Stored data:

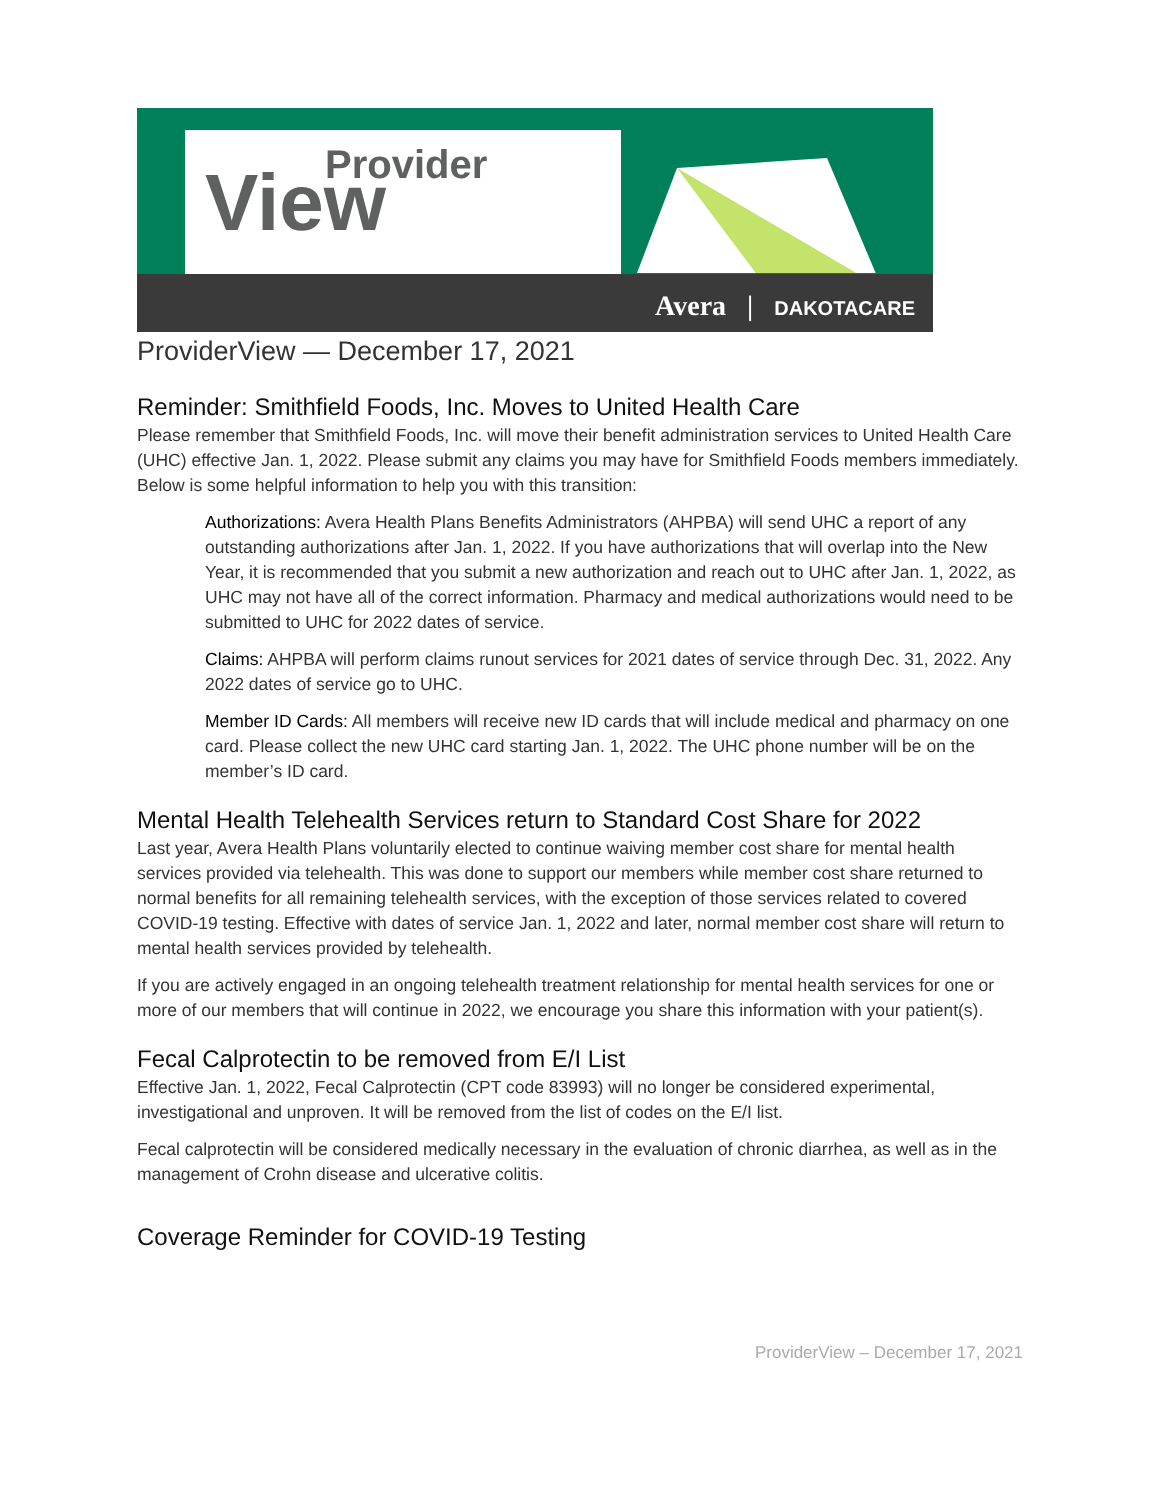Provider
View
Avera | DAKOTACARE
ProviderView — December 17, 2021
Reminder: Smithfield Foods, Inc. Moves to United Health Care
Please remember that Smithfield Foods, Inc. will move their benefit administration services to United Health Care (UHC) effective Jan. 1, 2022. Please submit any claims you may have for Smithfield Foods members immediately. Below is some helpful information to help you with this transition:
Authorizations: Avera Health Plans Benefits Administrators (AHPBA) will send UHC a report of any outstanding authorizations after Jan. 1, 2022. If you have authorizations that will overlap into the New Year, it is recommended that you submit a new authorization and reach out to UHC after Jan. 1, 2022, as UHC may not have all of the correct information. Pharmacy and medical authorizations would need to be submitted to UHC for 2022 dates of service.
Claims: AHPBA will perform claims runout services for 2021 dates of service through Dec. 31, 2022. Any 2022 dates of service go to UHC.
Member ID Cards: All members will receive new ID cards that will include medical and pharmacy on one card. Please collect the new UHC card starting Jan. 1, 2022. The UHC phone number will be on the member’s ID card.
Mental Health Telehealth Services return to Standard Cost Share for 2022
Last year, Avera Health Plans voluntarily elected to continue waiving member cost share for mental health services provided via telehealth. This was done to support our members while member cost share returned to normal benefits for all remaining telehealth services, with the exception of those services related to covered COVID-19 testing. Effective with dates of service Jan. 1, 2022 and later, normal member cost share will return to mental health services provided by telehealth.
If you are actively engaged in an ongoing telehealth treatment relationship for mental health services for one or more of our members that will continue in 2022, we encourage you share this information with your patient(s).
Fecal Calprotectin to be removed from E/I List
Effective Jan. 1, 2022, Fecal Calprotectin (CPT code 83993) will no longer be considered experimental, investigational and unproven. It will be removed from the list of codes on the E/I list.
Fecal calprotectin will be considered medically necessary in the evaluation of chronic diarrhea, as well as in the management of Crohn disease and ulcerative colitis.
Coverage Reminder for COVID-19 Testing
ProviderView – December 17, 2021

## To do:
Output all of the records word for word, and keep the pictures out of the copy.

## Answer area:
Provider
View
Avera | DAKOTACARE
ProviderView — December 17, 2021
Reminder: Smithfield Foods, Inc. Moves to United Health Care
Please remember that Smithfield Foods, Inc. will move their benefit administration services to United Health Care (UHC) effective Jan. 1, 2022. Please submit any claims you may have for Smithfield Foods members immediately. Below is some helpful information to help you with this transition:
Authorizations: Avera Health Plans Benefits Administrators (AHPBA) will send UHC a report of any outstanding authorizations after Jan. 1, 2022. If you have authorizations that will overlap into the New Year, it is recommended that you submit a new authorization and reach out to UHC after Jan. 1, 2022, as UHC may not have all of the correct information. Pharmacy and medical authorizations would need to be submitted to UHC for 2022 dates of service.
Claims: AHPBA will perform claims runout services for 2021 dates of service through Dec. 31, 2022. Any 2022 dates of service go to UHC.
Member ID Cards: All members will receive new ID cards that will include medical and pharmacy on one card. Please collect the new UHC card starting Jan. 1, 2022. The UHC phone number will be on the member’s ID card.
Mental Health Telehealth Services return to Standard Cost Share for 2022
Last year, Avera Health Plans voluntarily elected to continue waiving member cost share for mental health services provided via telehealth. This was done to support our members while member cost share returned to normal benefits for all remaining telehealth services, with the exception of those services related to covered COVID-19 testing. Effective with dates of service Jan. 1, 2022 and later, normal member cost share will return to mental health services provided by telehealth.
If you are actively engaged in an ongoing telehealth treatment relationship for mental health services for one or more of our members that will continue in 2022, we encourage you share this information with your patient(s).
Fecal Calprotectin to be removed from E/I List
Effective Jan. 1, 2022, Fecal Calprotectin (CPT code 83993) will no longer be considered experimental, investigational and unproven. It will be removed from the list of codes on the E/I list.
Fecal calprotectin will be considered medically necessary in the evaluation of chronic diarrhea, as well as in the management of Crohn disease and ulcerative colitis.
Coverage Reminder for COVID-19 Testing
ProviderView – December 17, 2021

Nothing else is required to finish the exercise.